LORAINE, William (1658-1744), of Kirkharle, Northumb.

Published in The History of Parliament: the House of Commons 1690-1715, ed. D. Hayton, E. Cruickshanks, S. Handley, 2002
Available from Boydell and Brewer

Constituency

Dates

Dec. 1701 - 1702

Family and Education

b. c.Sept. 1658, 1st s. of Sir Thomas Loraine, 1st Bt., of Kirkharle by Grace, da. of Sir William Fenwick, 2nd Bt.†, of Wallington, Northumb. and sis. and coh. of Sir John Fenwick†.  educ. L. Inn 1678, called 1692.  m. (1) c.1687, Elizabeth (d. 1690), da. of Sir John Lawrence, ld. mayor 1664–5, of St.

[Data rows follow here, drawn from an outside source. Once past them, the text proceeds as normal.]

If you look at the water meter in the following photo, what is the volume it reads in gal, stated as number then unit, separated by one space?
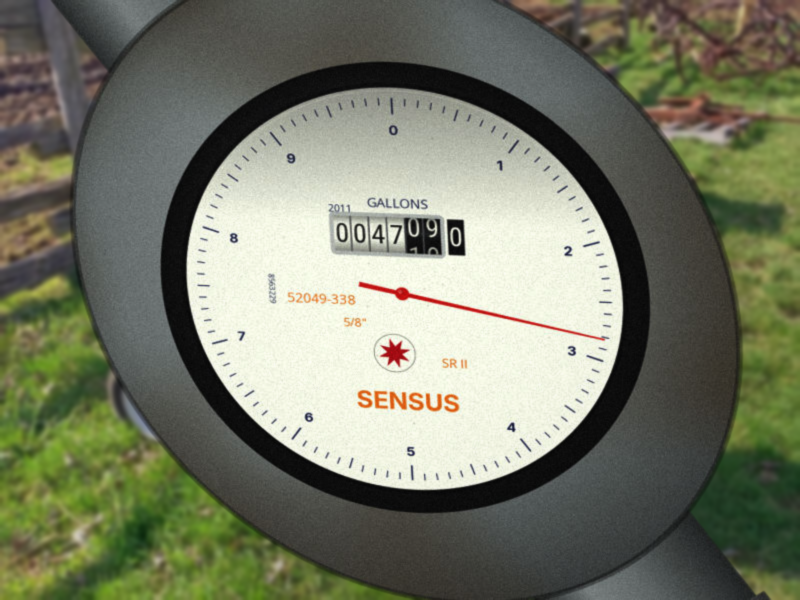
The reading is 47092.8 gal
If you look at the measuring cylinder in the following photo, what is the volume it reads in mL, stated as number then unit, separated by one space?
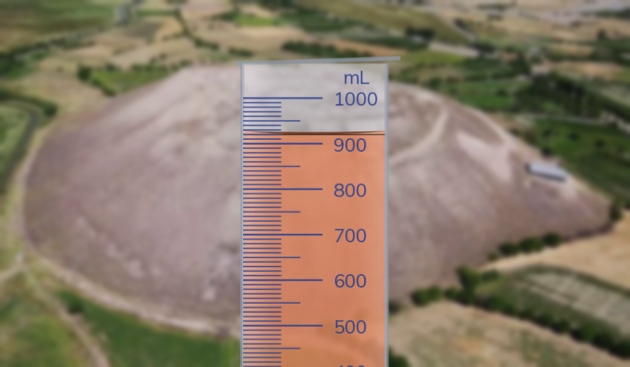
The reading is 920 mL
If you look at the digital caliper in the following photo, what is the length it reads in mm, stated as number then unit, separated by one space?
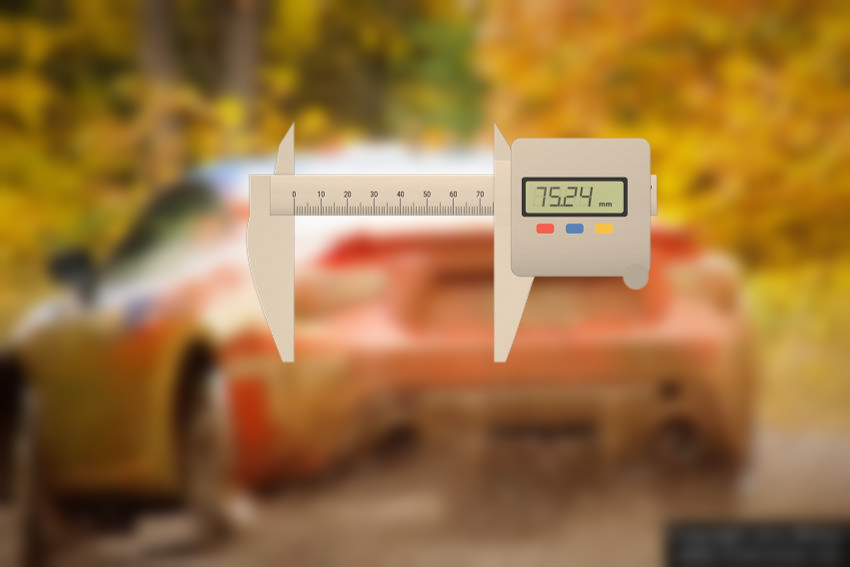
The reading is 75.24 mm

Helen’s, London, s.p.; (2) 1692, Anne (d. 1756), da. of Richard Smith of Preston, Bucks. 5s. (4 d.v.p.) 4da. (2 d.v.p.).  suc. mother 1706, fa. as 2nd Bt. 10 Jan. 1718.1

Offices Held

Biography

Though the Loraines were long established in the north-east, by the 17th century their fortunes were under a cloud. A series of minorities in the late 16th and early 17th centuries had, according to the family historian, led to their being ‘defrauded by covetous and perfidious guardians, and others . . . of considerable members of their estates’. Loraine’s grandfather was said to have suffered losses of up to £20,000 by such means, and his father succeeded to estates which remained much diminished. Loraine trained for the law and established a successful practice in London before, in 1694, ‘the affairs of his family required his presence at home to attend the same’. Thereafter his main concern was to improve and expand the family’s landholdings, which he did with the aid of the portions obtained from two advantageous marriages. During the 1690s Loraine was included in both the county’s lieutenancy and commission of the peace, but little is known of his political inclinations. His grandfather had served in the Royalist army during the Civil Wars, and in 1688 his father had refused to assent to the repeal of the Penal Laws and Test Act. His mother’s family was strongly Jacobite, and that of his second wife had demonstrated Royalist sympathies during the Civil Wars. When he successfully contested the Northumberland election of December 1701, however, it was with the support of the by then Whiggish Duke of Somerset. His only recorded action in this Parliament, telling on 16 Apr. 1702 with his fellow Northumberland Member the Whig Sir Francis Blake in favour of bringing in a bill for relief in respect of the Irish forfeitures, is inconclusive. Following the dissolution of this Parliament Loraine did not stand for election again and instead devoted his energies to enhancing his family’s estates, in the course of which he discovered the gardening talents of one of his tenants, Lancelot (‘Capability’) Brown. He remained a Northumberland j.p. for the rest of his life, a fact which may suggest a lack of partisan zeal, though he attempted to obstruct the progress of the Jacobite army in Northumberland in 1715. After the suppression of this rebellion Loraine purchased from the forfeited estates commissioners the Northumberland estates of the Swinburnes. He died on 22 Jan. 1744 of ‘gout of the stomach’, being succeeded in his title and estates by his only surviving son, Charles.2

Ref Volumes: 1690-1715

Author: Eveline Cruickshanks

Notes

  • 1. Gen. and Mems. Loraine Fam. (1738), 12–17.
  • 2. Ibid.; L. Lampton Loraine, Ped. and Mems. Loraine Fam. 97, 106–10; Duckett, Penal Laws and Test Act (1882), 138; R. Welford, Men of Mark ’twixt Tyne and Tweed, iii. 73–79.